**Exercise instructions**
Rewrite the passage of the jar testing text between "Jar Testing: The" and "high (17–20 MDa)", inclusive, swapping "supplier" for "vendor".

Jar Testing: The Only Way to Find What Actually Works

Let me be direct: when I’m called into a site like Fenside, the jar test is where the answer lives. Not in supplier data sheets, not in what worked on a neighbouring site, and definitely not in what’s been on the supply contract for three years without review. Jar testing is the non-negotiable foundation of any serious polymer optimisation programme, and if you want to understand why in more depth than I’m going to cover here, my piece on Why Jar Testing is the Foundation of Effective PAM Treatment sets out the full methodology and the principles behind it.

For Fenside, we ran a structured screening across ten candidate products, varying three parameters:

1. Cationic charge density (ionicity): 40%, 50%, 60%, and 70%
2. Molecular weight: High (12–15 MDa) and Very high (17–20 MDa)
3. Physical form: All candidates tested as inverse emulsion (make-down at 0.2% w/v active), which is standard for centrifuge applications given the need for rapid hydration and dosing at speed

The jar test procedure for centrifuge polymer screening is slightly different from what I use for filter press or settling applications. We’re primarily interested in floc strength and drainage characteristics rather than settling velocity, because the centrifuge applies a G-force rather than relying on gravity settling. So the protocol was:

  • 500 mL freshly collected centrifuge feed in each jar
  • Dose range: 4 to 12 kg active polymer per tonne of dry solids
  • Fast mix (250 rpm) for 20 seconds, slow mix (40 rpm) for 90 seconds
  • Immediate drainage test through 100-mesh stainless steel screen
  • Filtrate turbidity at 60 seconds (NTU)
  • Cake solids measurement after 3 minutes of drainage
  • Floc visual score (1–5) for size, cohesion, and shear resistance under gentle agitation

We also ran a capillary suction time (CST) test on each dosed sample, which gives a useful proxy for dewaterability.

**Provided data**
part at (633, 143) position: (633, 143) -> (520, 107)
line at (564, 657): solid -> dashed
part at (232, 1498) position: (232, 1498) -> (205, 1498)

**Right answer**
Jar Testing: The Only Way to Find What Actually Works

Let me be direct: when I’m called into a site like Fenside, the jar test is where the answer lives. Not in vendor data sheets, not in what worked on a neighbouring site, and definitely not in what’s been on the supply contract for three years without review. Jar testing is the non-negotiable foundation of any serious polymer optimisation programme, and if you want to understand why in more depth than I’m going to cover here, my piece on Why Jar Testing is the Foundation of Effective PAM Treatment sets out the full methodology and the principles behind it.

For Fenside, we ran a structured screening across ten candidate products, varying three parameters:

1. Cationic charge density (ionicity): 40%, 50%, 60%, and 70%
2. Molecular weight: High (12–15 MDa) and Very high (17–20 MDa)